Im Projekt Roadkill (Roadkill) wird erhoben, wo welche Tiere auf Straßen zu Tode kommen. Ziel ist, mit diesen Daten die Anzahl auf Straßen getöteter Tiere zu reduzieren, indem den Ursachen auf den Grund gegangen wird, und Gefahrenpunkte zu entschärfen.

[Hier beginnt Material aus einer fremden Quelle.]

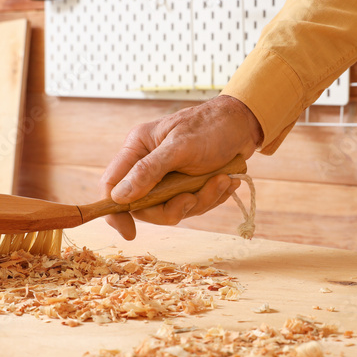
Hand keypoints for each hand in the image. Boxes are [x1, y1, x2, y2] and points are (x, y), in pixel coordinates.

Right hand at [100, 95, 262, 239]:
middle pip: (145, 206)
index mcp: (138, 148)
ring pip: (173, 208)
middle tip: (193, 198)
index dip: (115, 211)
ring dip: (200, 200)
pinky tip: (225, 180)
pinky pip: (193, 205)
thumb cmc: (211, 126)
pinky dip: (211, 197)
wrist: (245, 124)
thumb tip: (120, 196)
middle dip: (173, 207)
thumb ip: (148, 171)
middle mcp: (148, 164)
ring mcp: (169, 176)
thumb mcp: (180, 147)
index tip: (129, 232)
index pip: (112, 185)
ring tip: (221, 180)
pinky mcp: (188, 184)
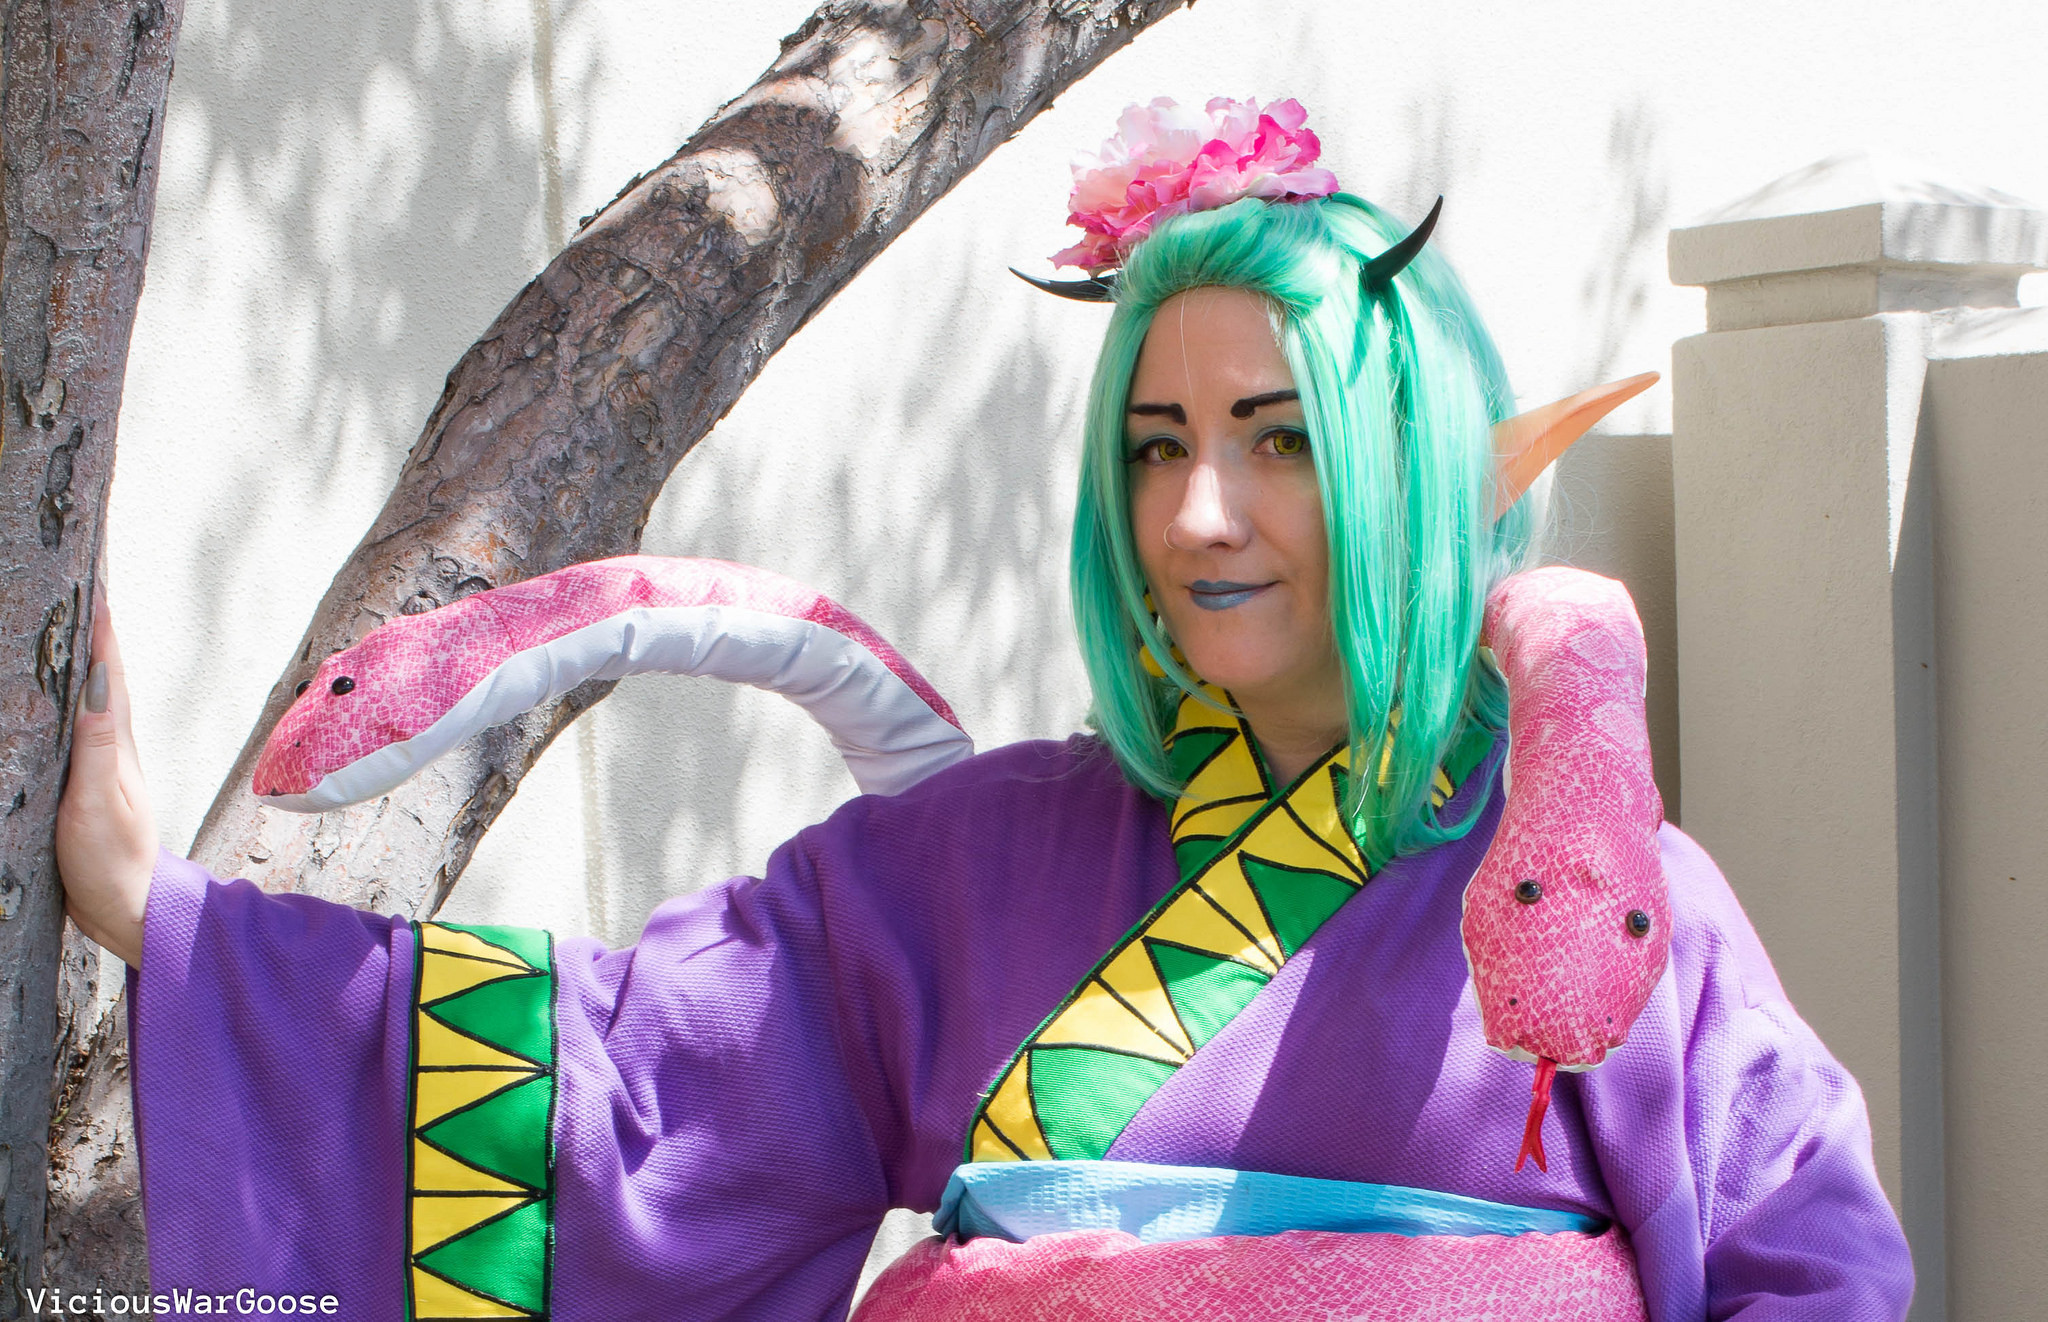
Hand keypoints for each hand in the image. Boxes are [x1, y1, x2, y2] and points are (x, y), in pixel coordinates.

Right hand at [54, 578, 156, 967]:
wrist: (127, 909)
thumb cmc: (111, 861)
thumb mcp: (97, 802)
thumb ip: (97, 746)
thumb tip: (98, 683)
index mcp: (116, 741)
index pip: (107, 666)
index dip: (99, 619)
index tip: (92, 571)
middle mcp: (113, 743)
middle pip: (99, 670)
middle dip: (90, 623)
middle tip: (80, 575)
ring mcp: (100, 760)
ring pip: (89, 694)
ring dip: (80, 654)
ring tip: (67, 614)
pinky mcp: (85, 781)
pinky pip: (75, 723)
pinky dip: (66, 695)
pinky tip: (53, 690)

Ragweedvorkommen dokumentieren

Ragweed, eine in Nordamerika heimische Pflanze, wurde nach Europa eingeschleppt. Sie spielt für Pollenallergiker vor allem im Osten und Süden Österreichs eine große ­Rolle. Daher hat der Österreichische Pollenwarndienst an der MedUni Wien den Ragweedfinder (Ragweedfinder ) entwickelt. Damit kann jeder dazu bei­tragen, Ragweedvorkommen öffentlich zu dokumentieren und aufzuzeigen, wo die ­Belastung für Allergiker besonders hoch ist, damit Gegenmaßnahmen ergriffen werden können.

Wasser-Projekt

Am Thema Wasser Interessierte lädt CrowdWater (ein Citizen-Science-Projekt der Uni Zürich) ein, mit der CrowdWater-App hydrologische Daten in verschiedenen Kategorien zu sammeln; etwa zu Wasserstand, Bodenfeuchte, Plastikverschmutzung in und an Gewässern und zu Fließgewässern – auch in Österreich. Langfristig ist Ziel des Projekts, mithilfe der gesammelten Daten die Vorhersage hydrologischer Ereignisse wie zum Beispiel Trockenheit oder Überschwemmungen zu verbessern. Die Methode soll auch in entlegenen Regionen und Entwicklungsländern Anwendung finden.

Forscher Plattformen

Die ganze Erde im Blick

Global angelegt ist Geo-Wiki (Geo-Wiki: Erdbeobachtung & Citizen Science), das 2009 vom International Institute for Applied Systems Analysis (IIASA) in Laxenburg gegründet wurde. Es bietet Bürgerwissenschaftlern die Möglichkeit, sich am Umweltmonitoring der Erdoberfläche zu beteiligen, indem sie Satel­liten- und Luftbilder detailliert auswerten, etwa betreffend Entwaldung und Hurrikanschäden. So werden Wissenschaftler dabei unterstützt, verlässliche Informationen und genaue Landkarten über den Zustand und die Veränderungen auf unserem Planeten zu generieren.

Zersetzung von Tee

Kurios mutet auf den ersten Blick das internationale Projekt Tea Bag Index (Tea Bag Index) an, bei dem Zersetzungsprozesse pflanzlichen Materials im Boden erforscht werden. Dazu werden Grüntee-Beutel vergraben und die GPS- Daten notiert. Nach drei Monaten werden die Beutel wieder ausgegraben, getrocknet und gewogen. Die Ergebnisse werden samt GPS-Daten in eine Karte eingetragen. Der Gewichtsverlust zeigt an, wie viel des ­enthaltenen Tees zersetzt wurde. So kann beispielsweise von der Wissenschaft der Einfluss von Standort und Bodenzusammensetzung auf die Zersetzungsgeschwindigkeit analysiert werden.

Forscher-Plattformen

Nationale und internationale Plattformen erleichtern die Suche nach interessanten Projekten. In Österreich informieren die Plattform „Österreich forscht“ (Österreich forscht) sowie das Zentrum für Citizen Science (Zentrum für Citizen Science) über das Thema sowie über ­aktuelle Citizen-Science-Projekte. Zoo­niverse (Zooniverse) und Sci­Starter (Sci-Starter) sind zwei internationale englischsprachige Web-Portale, die zahlreiche Bürgerwissenschafts-Projekte aus unterschiedlichsten Fachgebieten vorstellen.